2.3.2. Using the mpstat command

mpstat reports per-processor statistics with each row of the table representing the activity of one processor. $ mpstat 5 CPU minf mjf xcal intr ithr csw icsw migr smtx srw syscl usr sys wt idl 0 20 0 3592 3350 2338 1355 43 184 285 0 4578 9 6 1 84 1 19 0 304 465 283 2139 135 398 140 0 6170 9 6 1 85 2 25 0 352 507 295 2153 158 433 183 0 7508 12 7 1 81 3 26 0 357 513 302 2082 155 425 181 0 7460 12 7 0 81 CPU minf mjf xcal intr ithr csw icsw migr smtx srw syscl usr sys wt idl 0 3 0 3879 3773 2754 1832 61 322 339 0 3424 12 7 0 81 1 2 0 555 544 264 3040 197 670 112 0 4828 15 6 0 78 2 11 0 188 595 269 3141 219 738 121 0 5291 18 6 1 75 3 65 0 185 585 279 2660 211 673 110 0 5420 22 9 0 69 CPU minf mjf xcal intr ithr csw icsw migr smtx srw syscl usr sys wt idl 0 6 0 4028 3633 2620 1695 51 287 343 0 2857 12 8 0 80 1 7 0 150 545 265 3044 196 663 117 0 4374 14 4 0 81 2 14 0 226 602 279 2823 225 707 103 0 4715 22 4 1 73 3 2 0 125 600 282 2810 230 699 118 0 4665 18 4 0 78 mpstat identifies what each CPU is spending its time doing. For example, the distribution of system/user/wait/idle time, system calls made, lock contention, interrupts, faults and cross calls. See the mpstat(1M) man page for details of each column.

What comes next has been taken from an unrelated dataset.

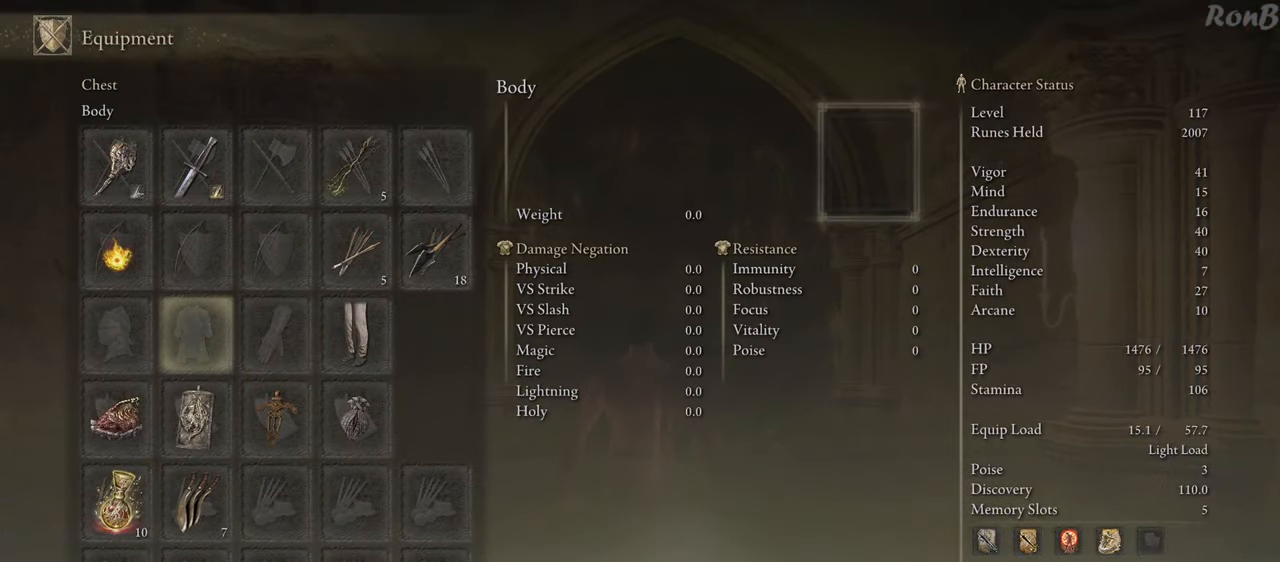
{"buttons": [], "left_stick": "center", "right_stick": "center", "events": [[50, "DPAD_RIGHT", "down"], [150, "DPAD_RIGHT", "up"], [233, "DPAD_RIGHT", "down"], [350, "DPAD_RIGHT", "up"], [367, "CROSS", "down"], [450, "CROSS", "up"]]}
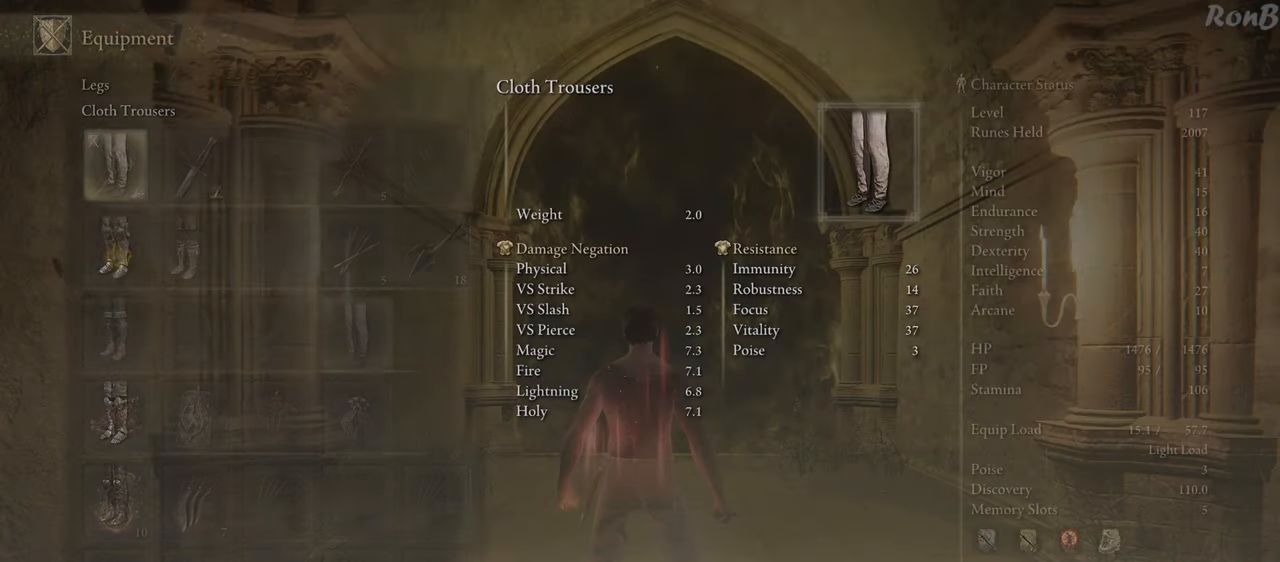
{"buttons": [], "left_stick": "center", "right_stick": "center", "events": [[417, "DPAD_DOWN", "down"], [500, "DPAD_DOWN", "up"]]}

2.3.3. Using the iostat command

iostat reports disk usage. Each row of the table represents the activity of one disk. Useful options include: -n identify disks according to cXtYdZ -x report extended statistics The -z option (new in Solaris 8) omits lines were no disk activity has taken place in the sampling interval. This helps shorten the output and highlight active disks. -p & -P report per partition I/O statistics which are useful when looking at swap devices. The -E option is useful for identifying disks which are generating errors. iostat also reports activity over NFS which can make output rather long.

2.3.4. The day cometh, truss is your friend

truss(1M) is a utility which executes a specified command and produces a trace of the system calls it performs, the signals it receives, and the machine faults it incurs. truss can also follow the execution of an existing process. truss is a very useful to tool to narrow down what resources an application is requesting from the kernel that are slow or are used to excess. If you don't know about truss, then read the man page and have a play. The -m option is very useful for showing faults such as page faults. The -c option gives a summary of system calls, faults, and signals and the cumulative times spent in each system call type and number of failed system calls.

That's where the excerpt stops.